── EXTRACT ──
Re: Can state stores function as a caching layer for persistent storage

Matthias J. Sax Tue, 16 May 2017 15:26:50 -0700

Just to add to this:

Streams create re-partitioning topics "lazy", meaning when the key is
(potentially) changes, we only set a flag but don't add the
re-partitioning topic. On groupByKey() or join() we check is this
"re-partitioning required flag" is set in add the topic.


Thus, if you have a

stream.map().map().selectKey().groupBy()

we only re-partition on groupBy, but not after the first two map() steps.


-Matthias

On 5/16/17 8:18 AM, Eno Thereska wrote:
> (it's preferred to create another email thread for a different topic to make 
> it easier to look back)
> 
> Yes, there could be room for optimizations, e.g., see this: 
> http://mail-archives.apache.org/mod_mbox/kafka-users/201705.mbox/%3cCAJikTEUHR=r0ika6vlf_y+qajxg8f_q19og_-s+q-gozpqb...@mail.gmail.com%3e
>  
> <http://mail-archives.apache.org/mod_mbox/kafka-users/201705.mbox/%3CCAJikTEUHR=r0ika6vlf_y+qajxg8f_q19og_-s+q-gozpqb...@mail.gmail.com%3E>
> 
> Eno
> 
>> On 16 May 2017, at 16:01, João Peixoto <joao.harti...@gmail.com> wrote:
>>
>> Follow up doubt (let me know if a new question should be created).
>>
>> Do we always need a repartitioning topic?
>>
>> If I'm reading things correctly when we change the key of a record we need
>> make sure the new key falls on the same partition that we are processing.
>> This makes a lot of sense if after such change we'd need to join on some
>> other stream/table or cases where we sink to a topic.
>> However, in cases where none of these things, the repartition topic does
>> nothing? If this is true can we somehow not create it?
>>
>> On Sun, May 14, 2017 at 7:58 PM João Peixoto <joao.harti...@gmail.com>
>> wrote:
>>
>>> Very useful links, thank you.
───
── GIVEN RECORDS ──
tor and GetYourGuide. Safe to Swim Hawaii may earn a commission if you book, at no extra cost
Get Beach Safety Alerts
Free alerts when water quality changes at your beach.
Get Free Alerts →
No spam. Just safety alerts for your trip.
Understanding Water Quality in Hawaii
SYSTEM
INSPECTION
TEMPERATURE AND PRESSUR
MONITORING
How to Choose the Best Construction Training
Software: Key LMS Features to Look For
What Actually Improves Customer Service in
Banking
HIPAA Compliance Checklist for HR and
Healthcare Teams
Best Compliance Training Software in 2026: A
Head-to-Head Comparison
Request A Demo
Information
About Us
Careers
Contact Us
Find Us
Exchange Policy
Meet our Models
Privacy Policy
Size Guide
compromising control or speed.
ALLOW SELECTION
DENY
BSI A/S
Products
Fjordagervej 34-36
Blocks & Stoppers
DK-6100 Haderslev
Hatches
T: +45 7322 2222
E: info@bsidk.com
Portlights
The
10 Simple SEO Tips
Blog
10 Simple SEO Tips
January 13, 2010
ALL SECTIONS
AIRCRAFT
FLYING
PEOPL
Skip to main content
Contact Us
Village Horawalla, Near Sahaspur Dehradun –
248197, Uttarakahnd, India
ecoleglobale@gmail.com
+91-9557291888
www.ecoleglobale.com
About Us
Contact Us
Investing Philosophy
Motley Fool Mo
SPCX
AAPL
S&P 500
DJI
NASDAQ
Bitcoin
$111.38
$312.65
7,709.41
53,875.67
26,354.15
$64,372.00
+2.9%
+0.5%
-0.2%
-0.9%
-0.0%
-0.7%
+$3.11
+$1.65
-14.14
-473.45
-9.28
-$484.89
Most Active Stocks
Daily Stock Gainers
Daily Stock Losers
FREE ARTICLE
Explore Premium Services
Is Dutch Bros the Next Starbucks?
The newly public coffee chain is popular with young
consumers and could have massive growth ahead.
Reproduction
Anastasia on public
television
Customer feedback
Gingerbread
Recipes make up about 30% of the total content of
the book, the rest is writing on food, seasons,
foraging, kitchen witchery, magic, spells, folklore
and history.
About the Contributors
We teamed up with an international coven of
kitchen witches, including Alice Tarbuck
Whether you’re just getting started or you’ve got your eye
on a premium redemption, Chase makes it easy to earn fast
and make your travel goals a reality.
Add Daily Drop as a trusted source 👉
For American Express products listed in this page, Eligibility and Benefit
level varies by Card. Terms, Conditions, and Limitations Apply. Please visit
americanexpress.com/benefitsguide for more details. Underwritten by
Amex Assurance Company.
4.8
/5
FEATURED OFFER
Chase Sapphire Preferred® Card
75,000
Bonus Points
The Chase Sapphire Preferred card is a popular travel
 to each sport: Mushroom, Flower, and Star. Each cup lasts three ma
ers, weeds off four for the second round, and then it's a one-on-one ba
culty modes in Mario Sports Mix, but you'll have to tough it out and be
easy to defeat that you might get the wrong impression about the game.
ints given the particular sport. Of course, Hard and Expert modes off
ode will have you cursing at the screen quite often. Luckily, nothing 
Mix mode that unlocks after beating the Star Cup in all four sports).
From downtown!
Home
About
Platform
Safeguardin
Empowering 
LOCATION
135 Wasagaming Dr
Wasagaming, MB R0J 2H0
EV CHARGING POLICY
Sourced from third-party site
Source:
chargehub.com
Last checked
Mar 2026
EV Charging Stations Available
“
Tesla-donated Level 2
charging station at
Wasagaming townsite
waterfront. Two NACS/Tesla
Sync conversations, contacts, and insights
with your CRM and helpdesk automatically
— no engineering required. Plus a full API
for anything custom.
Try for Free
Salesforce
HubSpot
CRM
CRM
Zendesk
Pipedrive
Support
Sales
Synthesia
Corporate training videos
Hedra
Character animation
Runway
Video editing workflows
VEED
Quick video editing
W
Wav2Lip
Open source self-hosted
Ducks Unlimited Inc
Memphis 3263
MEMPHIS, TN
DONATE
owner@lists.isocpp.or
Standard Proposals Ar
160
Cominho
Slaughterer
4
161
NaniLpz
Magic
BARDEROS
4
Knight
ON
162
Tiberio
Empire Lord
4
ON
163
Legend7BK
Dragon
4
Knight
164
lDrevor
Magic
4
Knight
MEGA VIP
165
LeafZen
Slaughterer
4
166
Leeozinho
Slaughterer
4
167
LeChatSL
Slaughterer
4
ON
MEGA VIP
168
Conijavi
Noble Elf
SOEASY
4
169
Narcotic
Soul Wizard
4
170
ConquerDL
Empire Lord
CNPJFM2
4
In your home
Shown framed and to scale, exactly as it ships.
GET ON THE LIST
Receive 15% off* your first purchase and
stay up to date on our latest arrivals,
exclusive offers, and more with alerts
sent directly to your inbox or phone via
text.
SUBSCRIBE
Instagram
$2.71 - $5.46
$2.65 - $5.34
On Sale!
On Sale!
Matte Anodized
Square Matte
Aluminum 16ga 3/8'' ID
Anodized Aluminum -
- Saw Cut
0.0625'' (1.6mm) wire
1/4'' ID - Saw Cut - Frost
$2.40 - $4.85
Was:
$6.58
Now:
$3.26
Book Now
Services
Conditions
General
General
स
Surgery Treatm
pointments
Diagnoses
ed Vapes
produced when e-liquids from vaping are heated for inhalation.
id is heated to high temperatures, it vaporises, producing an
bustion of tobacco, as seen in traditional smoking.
───
In the mailing-list thread on state stores as a caching layer, where does the example chain stream.map().map().selectKey().groupBy() re-partition?

Only on groupBy, not after the first two map() steps.